At the sight of it, Hema turbulently reaches home and assaults Raaji. Besides, Sai Krishna is inflamed and distressed. During that predicament, the elders thought it was worth speaking with each other, so they knit Sai Krishna & Hema. Sai Krishna accepts it, provided Raaji should apologize to him. So, he proceeds to their house, where he converses with Hema and Raaji. Herein, Sai Krishna proclaims he does not have the heart to espouse Hema because Raaji reciprocates his feelings. Plus, he knows Raaji's true love with her last forgiveness letter. At last, Sai Krishna heartfully proposes to Raaji, and she blissfully agrees. The movie ends on a happy note with the marriage of Sai Krishna & Raaji.

== Soundtrack ==
Music was composed by Koti.
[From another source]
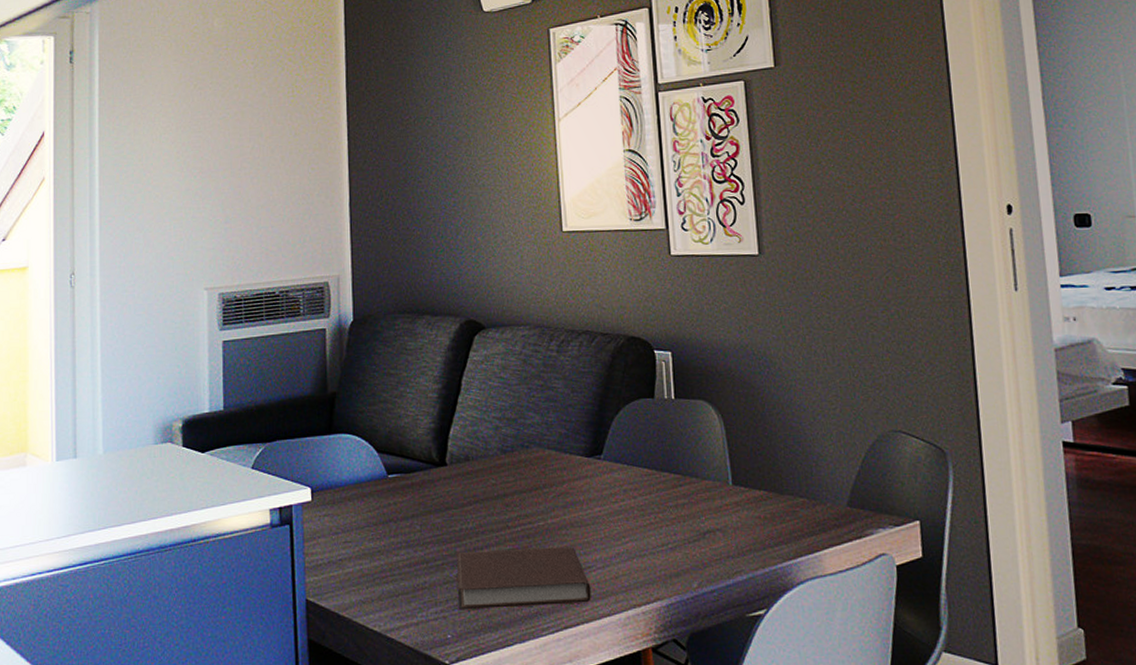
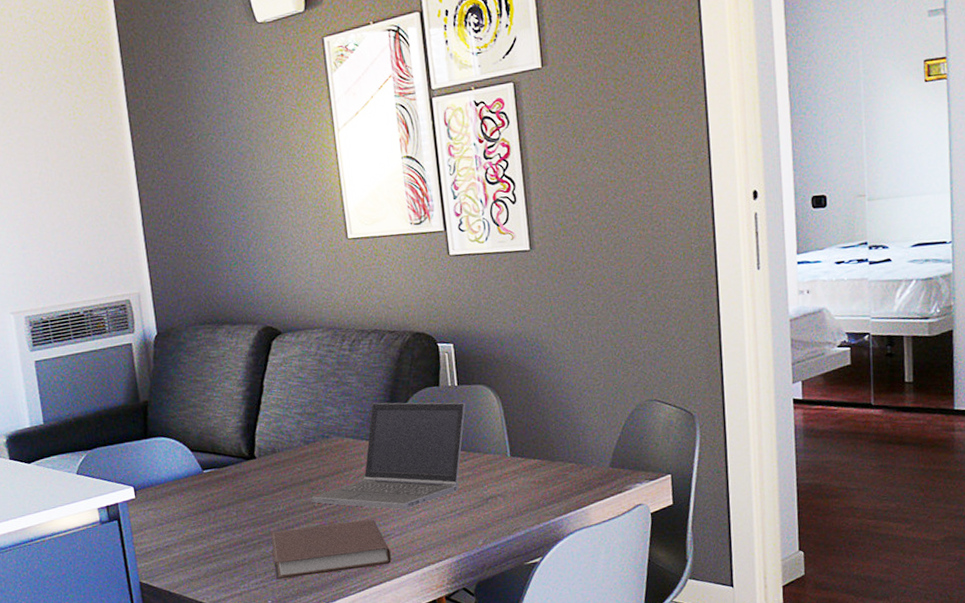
laptop computer: none [505,412,683,539] -> present [311,402,466,510]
The song "Manasa O Manasa" is based on "Manase O Manase" from Kannada film Chandramukhi Pranasakhi.

| No. | Title | Lyrics | Singer(s) | Length |
|---|---|---|---|---|
| 1. | "Veeche Chirugaali" | Sirivennela Sitarama Sastry | SP Charan | 4:48 |
| 2. | "O Naa Priyathama" | Sirivennela Sitarama Sastry | Mano, Chitra | 4:35 |
| 3. | "Enno Enno" | Sirivennela Sitarama Sastry | Hariharan, Sujatha | 4:16 |
| 4. | "Edalo Okate Korika" | Potula Ravikiran | Tippu, Sujatha | 4:19 |
| 5. | "Gopala Krishnudamma" | Sirivennela Sitarama Sastry | S. P. Balasubrahmanyam, Chitra | 4:46 |
| 6. | "Manasa O Manasa" | Sriharsha | Chitra | 5:05 |
| 7. | "Veeche Chirugaali" (female) | Sirivennela Sitarama Sastry | Chitra | 4:48 |
| Total length: |  |  |  | 32:07 |

==Reception==
Idlebrain wrote "First half of the film is OK. Second half of the film is predictable. This film is a run-of-the-mill stuff offering no variety". Full Hyderabad wrote "The plot, like you'd have made out, will not give Wodehouse any complex, and the performances are average. Raji has the meatiest role, and is the poorest performer. Her dialogues on the seaside that were intended to take the film to a plane of profundity make your stomach churn. But for her pretty looks, there is nothing you can say for her. Laya is just a glorified extra. And Jagapathi Babu is his usual self - you should be very clear about what you should expect from him". Andhra Today wrote "The story, though lacks in novelty, has many scenes conceived quite differently. This variety in conception has not been exploited to his advantage by the director due to his own shortcomings. The movie's pace is too slow to hold the audience's interest. Even the scenes with potential have not been dealt with suitably by the director".